● Aim of the exercise: Find each line in the data below that contains the word "Events" and copy it out. Case counts.

[Plain-text document sources]
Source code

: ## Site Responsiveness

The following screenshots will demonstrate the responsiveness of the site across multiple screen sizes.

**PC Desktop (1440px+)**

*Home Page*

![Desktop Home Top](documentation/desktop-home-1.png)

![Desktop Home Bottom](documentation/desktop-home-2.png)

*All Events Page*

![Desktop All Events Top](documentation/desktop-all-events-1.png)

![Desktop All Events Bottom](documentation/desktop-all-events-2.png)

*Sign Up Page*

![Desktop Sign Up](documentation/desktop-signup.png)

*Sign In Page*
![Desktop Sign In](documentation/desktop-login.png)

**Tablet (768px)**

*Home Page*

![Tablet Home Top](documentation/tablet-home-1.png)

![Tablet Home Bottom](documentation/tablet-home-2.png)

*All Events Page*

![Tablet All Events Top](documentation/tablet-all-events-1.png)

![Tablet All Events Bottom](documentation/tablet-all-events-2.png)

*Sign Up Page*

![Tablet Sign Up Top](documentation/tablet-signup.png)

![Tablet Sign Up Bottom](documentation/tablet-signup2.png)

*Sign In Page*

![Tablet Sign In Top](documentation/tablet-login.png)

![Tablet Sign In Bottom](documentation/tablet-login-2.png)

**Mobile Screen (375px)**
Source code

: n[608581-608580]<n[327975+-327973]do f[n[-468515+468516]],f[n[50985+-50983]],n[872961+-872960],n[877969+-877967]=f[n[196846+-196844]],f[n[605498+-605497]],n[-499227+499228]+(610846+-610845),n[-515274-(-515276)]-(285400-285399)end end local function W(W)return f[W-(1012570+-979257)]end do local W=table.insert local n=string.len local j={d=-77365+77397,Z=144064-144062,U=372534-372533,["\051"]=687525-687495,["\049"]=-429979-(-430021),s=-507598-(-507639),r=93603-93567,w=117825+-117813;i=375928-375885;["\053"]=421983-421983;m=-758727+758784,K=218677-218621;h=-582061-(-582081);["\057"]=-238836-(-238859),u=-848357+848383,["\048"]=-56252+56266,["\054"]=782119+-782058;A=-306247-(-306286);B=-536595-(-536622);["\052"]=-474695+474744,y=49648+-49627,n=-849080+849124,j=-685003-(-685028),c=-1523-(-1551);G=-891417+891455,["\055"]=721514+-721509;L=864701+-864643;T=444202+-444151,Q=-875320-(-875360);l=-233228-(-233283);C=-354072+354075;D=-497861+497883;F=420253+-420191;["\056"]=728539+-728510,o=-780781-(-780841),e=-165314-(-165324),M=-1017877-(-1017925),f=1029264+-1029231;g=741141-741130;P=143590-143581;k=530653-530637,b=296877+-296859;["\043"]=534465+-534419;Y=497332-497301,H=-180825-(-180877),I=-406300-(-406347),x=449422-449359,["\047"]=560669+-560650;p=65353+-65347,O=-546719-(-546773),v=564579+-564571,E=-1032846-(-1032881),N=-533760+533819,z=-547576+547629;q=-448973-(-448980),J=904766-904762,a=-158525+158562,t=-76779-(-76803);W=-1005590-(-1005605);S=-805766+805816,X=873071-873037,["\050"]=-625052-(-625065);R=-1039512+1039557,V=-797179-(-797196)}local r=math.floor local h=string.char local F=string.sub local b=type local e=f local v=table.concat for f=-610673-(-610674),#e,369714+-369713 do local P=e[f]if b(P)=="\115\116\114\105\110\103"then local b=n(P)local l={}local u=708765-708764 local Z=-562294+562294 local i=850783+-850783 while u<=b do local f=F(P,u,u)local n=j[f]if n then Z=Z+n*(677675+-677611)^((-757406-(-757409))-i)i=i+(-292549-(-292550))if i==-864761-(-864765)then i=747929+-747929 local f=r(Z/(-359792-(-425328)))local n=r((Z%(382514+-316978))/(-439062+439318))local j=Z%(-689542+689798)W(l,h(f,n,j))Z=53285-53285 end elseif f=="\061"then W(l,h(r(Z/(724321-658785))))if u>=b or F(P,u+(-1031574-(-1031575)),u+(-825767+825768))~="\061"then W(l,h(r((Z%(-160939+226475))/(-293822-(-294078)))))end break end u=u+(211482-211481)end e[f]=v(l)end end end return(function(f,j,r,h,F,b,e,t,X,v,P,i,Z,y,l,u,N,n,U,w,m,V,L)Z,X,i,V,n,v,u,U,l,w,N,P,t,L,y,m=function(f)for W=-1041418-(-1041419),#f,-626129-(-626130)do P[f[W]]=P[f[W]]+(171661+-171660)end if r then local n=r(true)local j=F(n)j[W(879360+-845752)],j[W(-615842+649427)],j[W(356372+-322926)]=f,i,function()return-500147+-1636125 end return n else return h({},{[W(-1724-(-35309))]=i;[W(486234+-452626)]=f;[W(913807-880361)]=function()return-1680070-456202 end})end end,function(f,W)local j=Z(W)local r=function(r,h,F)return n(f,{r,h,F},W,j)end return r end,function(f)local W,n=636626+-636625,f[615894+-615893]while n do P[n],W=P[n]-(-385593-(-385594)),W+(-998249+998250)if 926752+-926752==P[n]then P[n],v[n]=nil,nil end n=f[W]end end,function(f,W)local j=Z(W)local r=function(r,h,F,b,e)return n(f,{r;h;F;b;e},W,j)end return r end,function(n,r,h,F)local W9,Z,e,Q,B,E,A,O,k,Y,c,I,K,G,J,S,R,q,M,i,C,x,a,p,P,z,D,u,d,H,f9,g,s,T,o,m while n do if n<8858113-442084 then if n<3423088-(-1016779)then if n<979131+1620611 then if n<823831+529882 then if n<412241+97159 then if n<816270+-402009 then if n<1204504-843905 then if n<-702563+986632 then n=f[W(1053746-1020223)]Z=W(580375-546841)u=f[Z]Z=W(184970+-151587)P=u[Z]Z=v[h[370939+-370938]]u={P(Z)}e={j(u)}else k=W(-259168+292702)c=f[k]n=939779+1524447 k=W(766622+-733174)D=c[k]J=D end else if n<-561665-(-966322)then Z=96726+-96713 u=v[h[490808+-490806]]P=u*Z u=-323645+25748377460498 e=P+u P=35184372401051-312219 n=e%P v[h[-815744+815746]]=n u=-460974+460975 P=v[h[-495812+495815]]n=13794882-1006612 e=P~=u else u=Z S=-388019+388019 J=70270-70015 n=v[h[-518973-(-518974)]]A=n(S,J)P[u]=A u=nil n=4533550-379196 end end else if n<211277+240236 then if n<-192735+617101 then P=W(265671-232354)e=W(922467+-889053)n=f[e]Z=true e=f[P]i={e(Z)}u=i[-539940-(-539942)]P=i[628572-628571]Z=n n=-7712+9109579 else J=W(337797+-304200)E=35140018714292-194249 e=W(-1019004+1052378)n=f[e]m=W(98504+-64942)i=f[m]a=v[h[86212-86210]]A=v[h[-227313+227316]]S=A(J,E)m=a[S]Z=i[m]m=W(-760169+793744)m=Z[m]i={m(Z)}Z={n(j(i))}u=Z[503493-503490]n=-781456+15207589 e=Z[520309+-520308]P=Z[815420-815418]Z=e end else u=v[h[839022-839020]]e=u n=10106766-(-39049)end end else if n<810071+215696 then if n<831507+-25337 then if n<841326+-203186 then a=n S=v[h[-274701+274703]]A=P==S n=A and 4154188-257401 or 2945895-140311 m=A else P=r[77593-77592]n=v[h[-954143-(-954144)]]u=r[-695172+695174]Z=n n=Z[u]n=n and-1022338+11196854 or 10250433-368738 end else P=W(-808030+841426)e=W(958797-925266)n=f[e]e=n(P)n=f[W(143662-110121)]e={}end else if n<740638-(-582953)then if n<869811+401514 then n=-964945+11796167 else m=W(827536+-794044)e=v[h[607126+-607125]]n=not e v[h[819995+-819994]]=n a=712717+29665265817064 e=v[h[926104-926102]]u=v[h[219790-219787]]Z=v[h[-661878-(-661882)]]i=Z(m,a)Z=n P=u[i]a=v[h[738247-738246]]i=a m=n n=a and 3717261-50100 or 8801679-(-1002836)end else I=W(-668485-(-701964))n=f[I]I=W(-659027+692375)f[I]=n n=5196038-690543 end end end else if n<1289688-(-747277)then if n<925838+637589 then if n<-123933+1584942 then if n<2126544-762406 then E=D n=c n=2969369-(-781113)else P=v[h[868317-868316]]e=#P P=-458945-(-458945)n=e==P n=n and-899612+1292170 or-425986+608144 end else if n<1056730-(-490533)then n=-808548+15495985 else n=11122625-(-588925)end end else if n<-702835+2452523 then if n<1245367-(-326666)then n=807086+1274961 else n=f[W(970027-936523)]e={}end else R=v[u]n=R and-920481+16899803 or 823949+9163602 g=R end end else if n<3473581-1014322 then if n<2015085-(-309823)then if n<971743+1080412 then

● Output for this task:
*All Events Page*
![Desktop All Events Top](documentation/desktop-all-events-1.png)
![Desktop All Events Bottom](documentation/desktop-all-events-2.png)
*All Events Page*
![Tablet All Events Top](documentation/tablet-all-events-1.png)
![Tablet All Events Bottom](documentation/tablet-all-events-2.png)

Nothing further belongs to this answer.